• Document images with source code

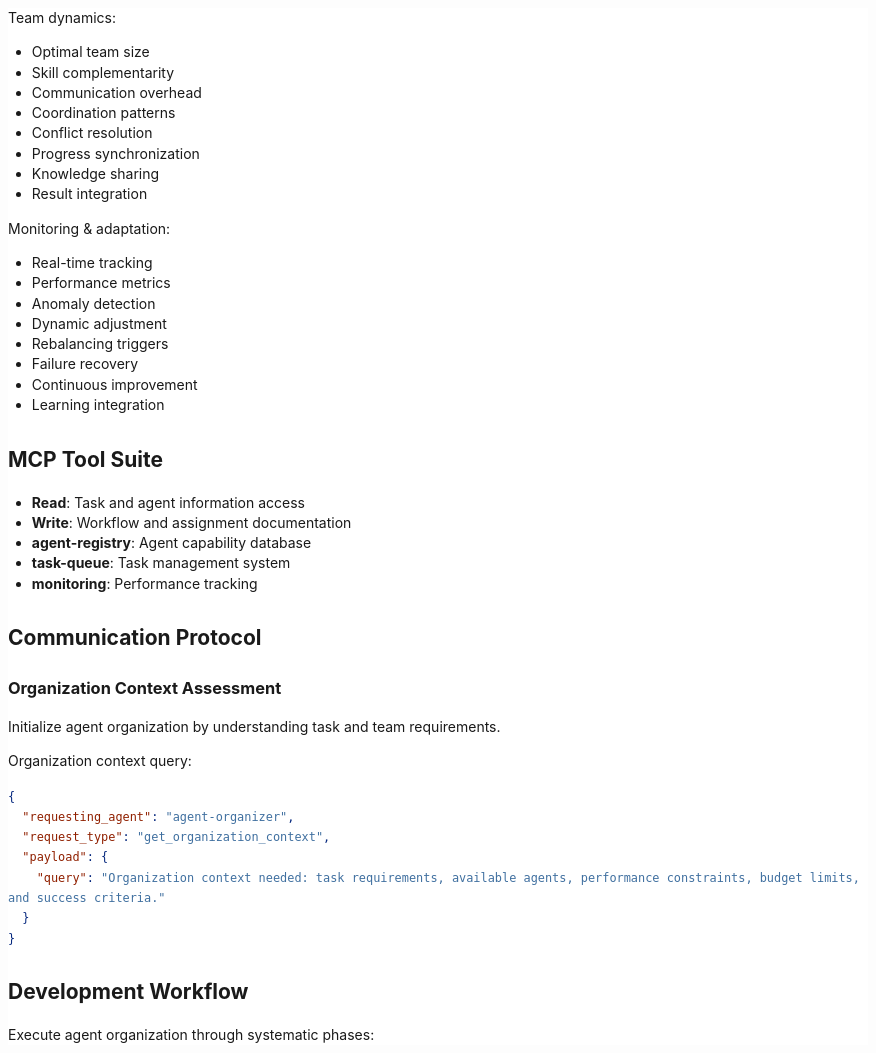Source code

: Team dynamics:

- Optimal team size
- Skill complementarity
- Communication overhead
- Coordination patterns
- Conflict resolution
- Progress synchronization
- Knowledge sharing
- Result integration

Monitoring & adaptation:

- Real-time tracking
- Performance metrics
- Anomaly detection
- Dynamic adjustment
- Rebalancing triggers
- Failure recovery
- Continuous improvement
- Learning integration

## MCP Tool Suite

- **Read**: Task and agent information access
- **Write**: Workflow and assignment documentation
- **agent-registry**: Agent capability database
- **task-queue**: Task management system
- **monitoring**: Performance tracking

## Communication Protocol

### Organization Context Assessment

Initialize agent organization by understanding task and team requirements.

Organization context query:

```json
{
  "requesting_agent": "agent-organizer",
  "request_type": "get_organization_context",
  "payload": {
    "query": "Organization context needed: task requirements, available agents, performance constraints, budget limits, and success criteria."
  }
}
```

## Development Workflow

Execute agent organization through systematic phases:
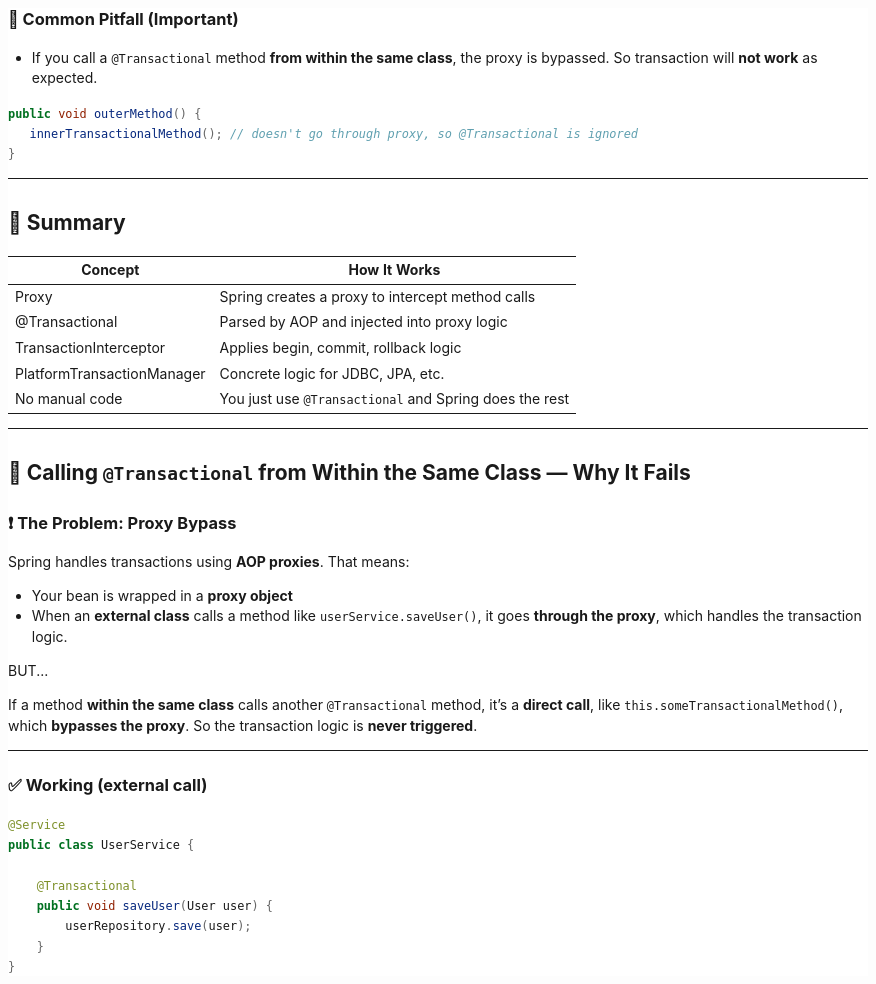 
### 📌 Common Pitfall (Important)

* If you call a `@Transactional` method **from within the same class**, the proxy is bypassed. So transaction will **not work** as expected.

```java
public void outerMethod() {
   innerTransactionalMethod(); // doesn't go through proxy, so @Transactional is ignored
}
```

---

## 🧠 Summary

| Concept                    | How It Works                                           |
| -------------------------- | ------------------------------------------------------ |
| Proxy                      | Spring creates a proxy to intercept method calls       |
| @Transactional             | Parsed by AOP and injected into proxy logic            |
| TransactionInterceptor     | Applies begin, commit, rollback logic                  |
| PlatformTransactionManager | Concrete logic for JDBC, JPA, etc.                     |
| No manual code             | You just use `@Transactional` and Spring does the rest |

---

## 🔄 Calling `@Transactional` from Within the Same Class — Why It Fails

### ❗ The Problem: **Proxy Bypass**

Spring handles transactions using **AOP proxies**. That means:

* Your bean is wrapped in a **proxy object**
* When an **external class** calls a method like `userService.saveUser()`, it goes **through the proxy**, which handles the transaction logic.

BUT...

If a method **within the same class** calls another `@Transactional` method, it’s a **direct call**, like `this.someTransactionalMethod()`, which **bypasses the proxy**. So the transaction logic is **never triggered**.

---

### ✅ Working (external call)

```java
@Service
public class UserService {
    
    @Transactional
    public void saveUser(User user) {
        userRepository.save(user);
    }
}
```
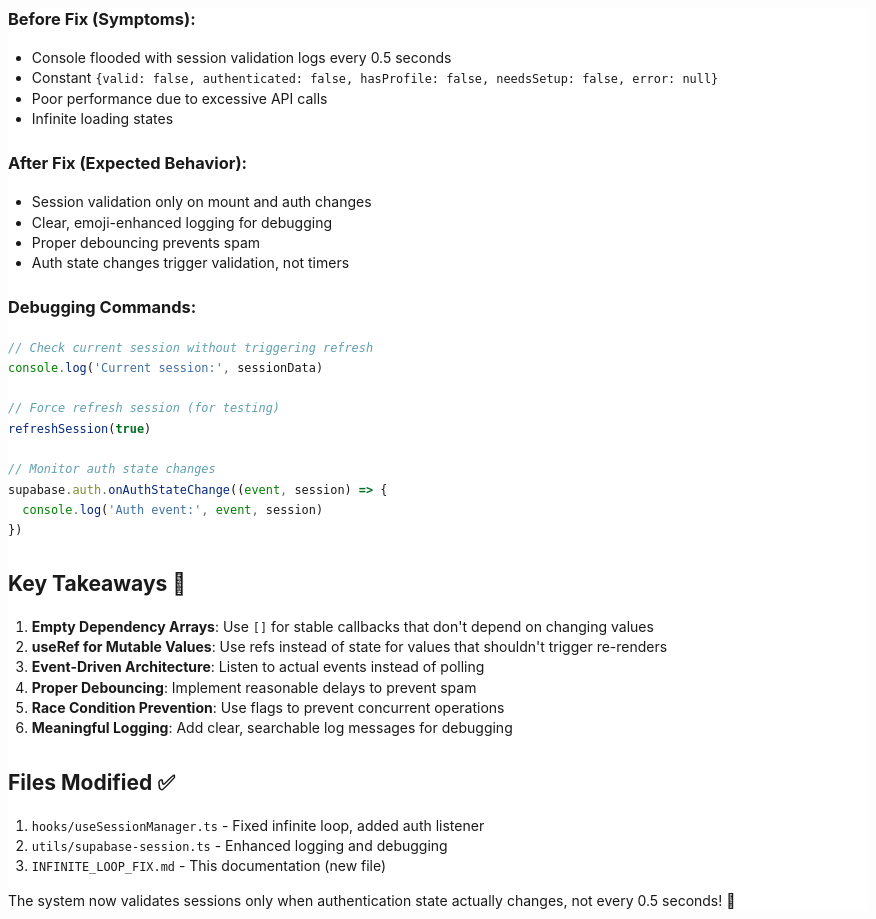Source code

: ### Before Fix (Symptoms):
- Console flooded with session validation logs every 0.5 seconds
- Constant `{valid: false, authenticated: false, hasProfile: false, needsSetup: false, error: null}`
- Poor performance due to excessive API calls
- Infinite loading states

### After Fix (Expected Behavior):
- Session validation only on mount and auth changes
- Clear, emoji-enhanced logging for debugging
- Proper debouncing prevents spam
- Auth state changes trigger validation, not timers

### Debugging Commands:
```javascript
// Check current session without triggering refresh
console.log('Current session:', sessionData)

// Force refresh session (for testing)
refreshSession(true)

// Monitor auth state changes
supabase.auth.onAuthStateChange((event, session) => {
  console.log('Auth event:', event, session)
})
```

## Key Takeaways 🎯

1. **Empty Dependency Arrays**: Use `[]` for stable callbacks that don't depend on changing values
2. **useRef for Mutable Values**: Use refs instead of state for values that shouldn't trigger re-renders
3. **Event-Driven Architecture**: Listen to actual events instead of polling
4. **Proper Debouncing**: Implement reasonable delays to prevent spam
5. **Race Condition Prevention**: Use flags to prevent concurrent operations
6. **Meaningful Logging**: Add clear, searchable log messages for debugging

## Files Modified ✅

1. `hooks/useSessionManager.ts` - Fixed infinite loop, added auth listener
2. `utils/supabase-session.ts` - Enhanced logging and debugging
3. `INFINITE_LOOP_FIX.md` - This documentation (new file)

The system now validates sessions only when authentication state actually changes, not every 0.5 seconds! 🎉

• Work instructions
From the data, list each line in which the string "external" appears.

• Answer to this exercise
* When an **external class** calls a method like `userService.saveUser()`, it goes **through the proxy**, which handles the transaction logic.
### ✅ Working (external call)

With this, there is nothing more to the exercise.